Get ready for a taste explosion with this delicious and hearty Shakshuka recipe straight from the Middle East. This dish is a staple of Arabic cuisine and is perfect for breakfast, lunch or dinner. With a combination of spicy and savory flavors, it’s sure to be a hit with anyone who loves bold and delicious food.
- 4 eggs
- 1 onion, chopped
- 2 cloves garlic, minced
- 1 red bell pepper, diced
- 1 green bell pepper, diced
- 1 can diced tomatoes
- 1 tsp paprika
- 1 tsp cumin
- 1 tsp chili powder
- Salt and pepper to taste
- Fresh parsley for garnish
- Heat a large skillet over medium heat and add some olive oil.
- Add the chopped onion and garlic and sauté until the onion becomes translucent.
- Add the diced red and green bell peppers and continue cooking for about 5 minutes or until they soften.
- Add the can of diced tomatoes, paprika, cumin, chili powder, salt, and pepper.
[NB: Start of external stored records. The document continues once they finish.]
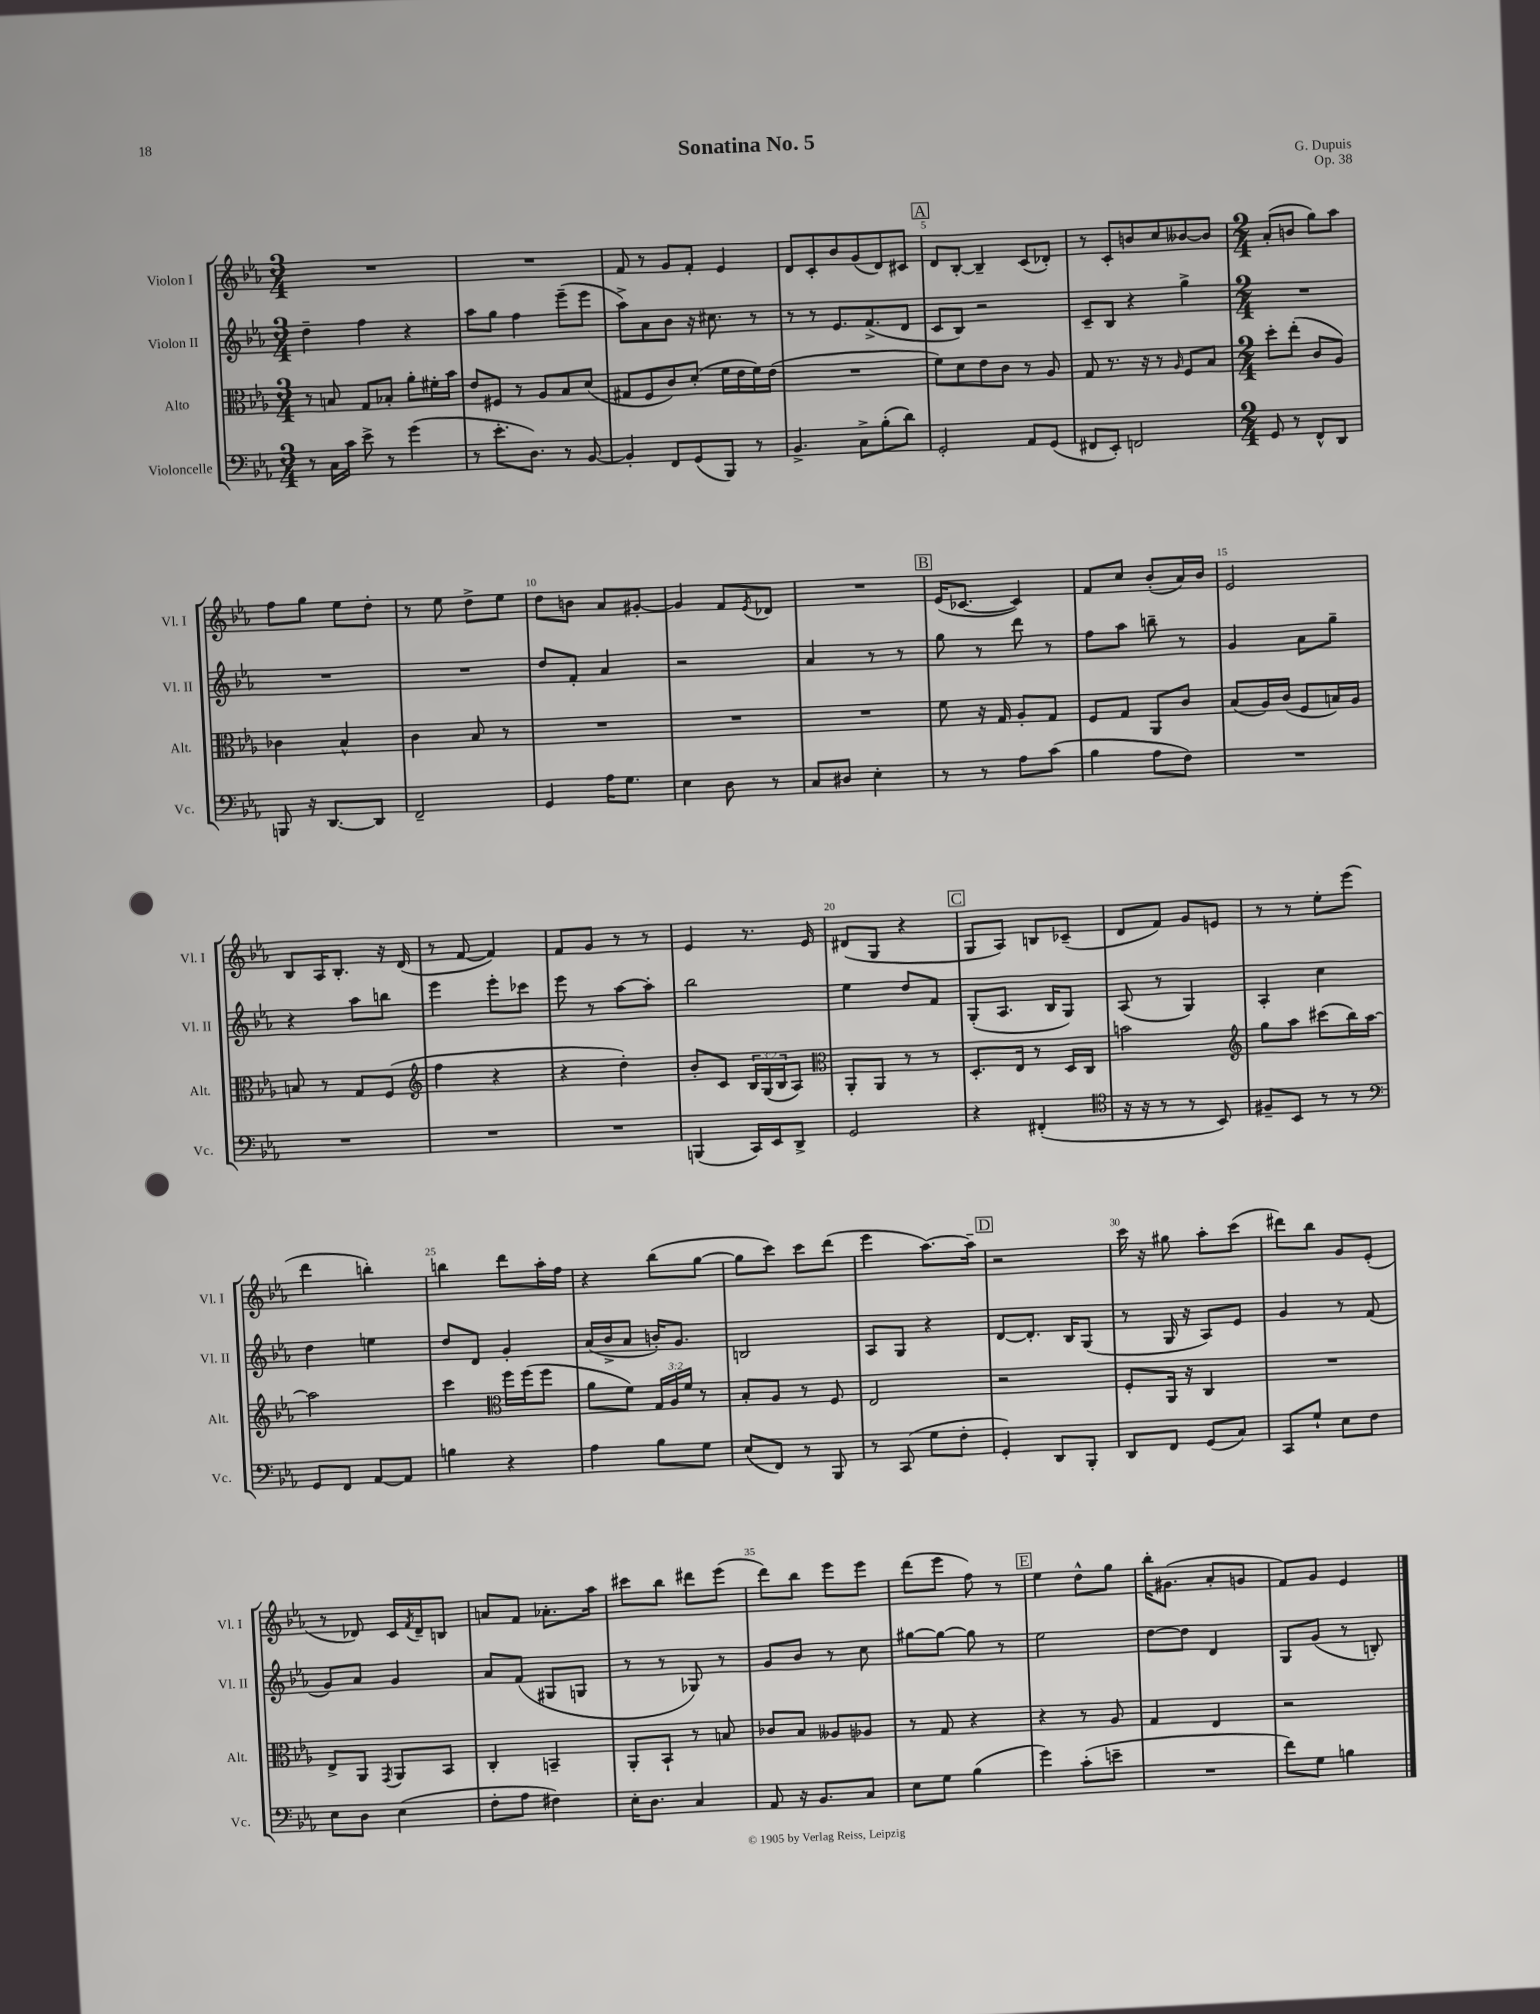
\header { title = "Sonatina No. 5" composer = "G. Dupuis" opus = "Op. 38" }
<<
\new StaffGroup <<
\new Staff = "s0" \with { instrumentName = "Violon I" shortInstrumentName = "Vl. I" } {
    \clef treble \key ees \major \numericTimeSignature \time 3/4
    R2. |
    R2. |
    f'8 r8 g'8 f'8-. ees'4 |
    d'8 c'8-. bes'8 g'8( d'8) cis'8 |
    \mark \markup { \box "A" } d'8 bes8~-. bes4-- c'8( des'8-.) |
    r8 c'8-. b'8 c''8 beses'8~ beses'8 |
    \numericTimeSignature \time 2/4 aes'8-.( b'8 g''8) aes''8 |
    f''8 g''8 ees''8 d''8-. |
    r8 ees''8 d''8-> ees''8 |
    d''8 b'8 aes'8 gis'8~-. |
    gis'4 f'8 \acciaccatura { ees'8 } des'8 |
    R2 |
    \mark \markup { \box "B" } ees'16( ces'8.~ ces'4) |
    f'8 c''8 bes'8-.( aes'16) bes'16 |
    ees'2 |
    bes8 aes16 bes8.-. r16 d'16( |
    r8 f'8~ f'4) |
    f'8 g'8 r8 r8 |
    ees'4 r8. ees'16 |
    dis'8( g8 r4 |
    \mark \markup { \box "C" } g8 aes8) b8 ces'8--( |
    d'8 f'8) g'8 e'8 |
    r8 r8 ees''8-. ees'''8( |
    d'''4 b''4-.) |
    b''4 d'''8 aes''16-. f''16 |
    r4 bes''8( g''8~ |
    g''8 c'''8) c'''8 d'''8( |
    ees'''4 aes''8.~) aes''16-- |
    \mark \markup { \box "D" } r2 |
    c'''16 r16 gis''8 aes''8-. c'''8( |
    dis'''8) bes''8 g'8 ees'8-.( |
    r8 des'8) c'16 \acciaccatura { f'8 } des'16-- b8 |
    a'8 f'8 aes'8.-. aes''16 |
    cis'''8 bes''8 dis'''8 ees'''8( |
    d'''8) bes''8 ees'''8 ees'''8 |
    d'''8( ees'''8 f''8) r8 |
    \mark \markup { \box "E" } ees''4 d''8-^ g''8 |
    bes''16-. gis'8.( aes'8-. g'8 |
    f'8) g'8 ees'4 \bar "|." |
}
\new Staff = "s1" \with { instrumentName = "Violon II" shortInstrumentName = "Vl. II" } {
    \clef treble \key ees \major \numericTimeSignature \time 3/4
    d''4-- f''4 r4 |
    aes''8 g''8 f''4 ees'''8--( ees'''8 |
    aes''8->) aes'8 bes'8 r16 cis''8. r8 |
    r8 r8 ees'8. f'8.->( d'8 |
    \mark \markup { \box "A" } c'8 bes8) r2 |
    c'8-- bes8 r4 g''4-> |
    \numericTimeSignature \time 2/4 R2 |
    R2 |
    R2 |
    d''8 f'8-. aes'4 |
    r2 |
    aes'4 r8 r8 |
    \mark \markup { \box "B" } g''8 r8 d'''8 r8 |
    f''8 aes''8 b''8-- r8 |
    g'4 aes'8 g''8-- |
    r4 aes''8 b''8 |
    ees'''4 ees'''8-. ces'''8 |
    ees'''8 r8 aes''8~ aes''8-. |
    bes''2 |
    ees''4 d''8 f'8 |
    \mark \markup { \box "C" } g8-.( aes8. bes16 g8) |
    aes8( r8 g4) |
    aes4-. c''4 |
    d''4 e''4 |
    d''8 d'8 g'4-. |
    aes'16( bes'16-> aes'8 b'16-.) g'8. |
    b2 |
    aes8 g8 r4 |
    \mark \markup { \box "D" } d'8~ d'8.-. bes16 g8( |
    r8 g16 r16 aes8) ees'8 |
    g'4 r8 f'8( |
    g'8) aes'8 g'4 |
    aes'8 f'8( gis8 g8 |
    r8 r8 ges8) r8 |
    g'8 bes'8 r8 c''8 |
    gis''8~ gis''8~ gis''8 r8 |
    \mark \markup { \box "E" } ees''2 |
    d''8~ d''8 d'4 |
    g8 g'8( r8 b8-.) \bar "|." |
}
\new Staff = "s2" \with { instrumentName = "Alto" shortInstrumentName = "Alt." } {
    \clef alto \key ees \major \numericTimeSignature \time 3/4 \override Staff.TupletNumber.text = #tuplet-number::calc-fraction-text
    r8 b8 g8 bes8-. aes'8-. fis'16-. bes'16 |
    ees'8 fis8 r8 aes8 bes8 d'8( |
    gis8 f8 c'8) d'8-.( f'16 ees'16 f'16) ees'16( |
    R2. |
    \mark \markup { \box "A" } f'8) d'8 ees'8 c'8 r8 aes8 |
    g8 r8. r16 r8 \grace { aes16 } f8 bes8 |
    \numericTimeSignature \time 2/4 d''8-. ees''8-.( c'8 aes8) |
    ces'4 bes4-^ |
    c'4 bes8 r8 |
    R2 |
    R2 |
    R2 |
    \mark \markup { \box "B" } f'8 r16 g16 aes8-. g8 |
    f8 g8 aes,8 c'8 |
    bes8( aes16) c'16( f8 b16) aes16 |
    b8 r8 g8 f8( |
    \clef treble f''4 r4 |
    r4 d''4-.) |
    bes'8-. c'8 \tuplet 3/2 { bes16 g16( bes16 } aes8) |
    \clef alto aes,8-. aes,8 r8 r8 |
    \mark \markup { \box "C" } d8.-. ees16 r8 d16 c16 |
    b'2 |
    \clef treble g''8 aes''8 cis'''8( bes''16) aes''16~ |
    aes''2 |
    c'''4 \clef alto f''16 f''16( f''8 |
    aes'8 f'8) \tuplet 3/2 { g16 aes16 f'16 } r8 |
    bes8-. aes8 r8 f8 |
    ees2 |
    \mark \markup { \box "D" } r2 |
    f8-. aes,16 r16 c4 |
    R2 |
    ees8-> aes,8 \acciaccatura { g,8 } aes,8 bes,8 |
    c4-. b,4-- |
    aes,8-. bes,8-! r8 b8 |
    ces'8 bes8 aeses8 aes8 |
    r8 g8 r4 |
    \mark \markup { \box "E" } r4 r8 aes8 |
    g4 ees4 |
    r2 \bar "|." |
}
\new Staff = "s3" \with { instrumentName = "Violoncelle" shortInstrumentName = "Vc." } {
    \clef bass \key ees \major \numericTimeSignature \time 3/4
    r8 c16 c'16 ees'8-> r8 g'4( |
    r8 ees'8.-. d8.) r8 bes,8~ |
    bes,4-. f,8 g,8( bes,,8) r8 |
    bes,4.-> c8-> bes8-.( d'8) |
    \mark \markup { \box "A" } g,2-. aes,8 g,8( |
    fis,8 ees,8-.) f,2 |
    \numericTimeSignature \time 2/4 g,8 r8 f,8-^ d,8 |
    b,,8 r16 d,8.~ d,8 |
    f,2-- |
    g,4 aes16 g8. |
    ees4 d8 r8 |
    c8 dis8 ees4-. |
    \mark \markup { \box "B" } r8 r8 aes8 c'8( |
    bes4 aes8 f8) |
    R2 |
    R2 |
    R2 |
    R2 |
    b,,4( c,16) ees,16 d,8-> |
    g,2 |
    \mark \markup { \box "C" } r4 fis,4-.( |
    \clef tenor r16 r16 r8 r8 bes,8) |
    fis8-- bes,8 r8 r8 |
    \clef bass g,8 f,8 aes,8~ aes,8 |
    b4 r4 |
    aes4 bes8 g8 |
    ees8( f,8) r8 bes,,8 |
    r8 c,8( g8 f8-. |
    \mark \markup { \box "D" } g,4-.) d,8 bes,,8-. |
    d,8 f,8 g,8( c8) |
    c,8 g8-! ees8 f8 |
    ees8 d8 ees4( |
    f8-. aes8 fis4) |
    ees16-. d8. c4 |
    aes,8 r16 bes,8. c8 |
    ees8 g8 bes4( |
    \mark \markup { \box "E" } g'4) c'8-.( e'8-- |
    R2 |
    f'8) g8 b4 \bar "|." |
}
>>
>>
\layout { \context { \Score \override BarNumber.break-visibility = ##(#f #t #t) barNumberVisibility = #(every-nth-bar-number-visible 5) } }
Stir well and let the mixture simmer for about 10-15 minutes.
- Use a spoon to make four small wells in the tomato mixture and crack an egg into each well.
- Cover the skillet with a lid and let the eggs cook for about 5-7 minutes or until the egg whites are set and the yolks are still runny.
- Remove the skillet from the heat, garnish with fresh parsley and serve hot with some crusty bread or pita bread.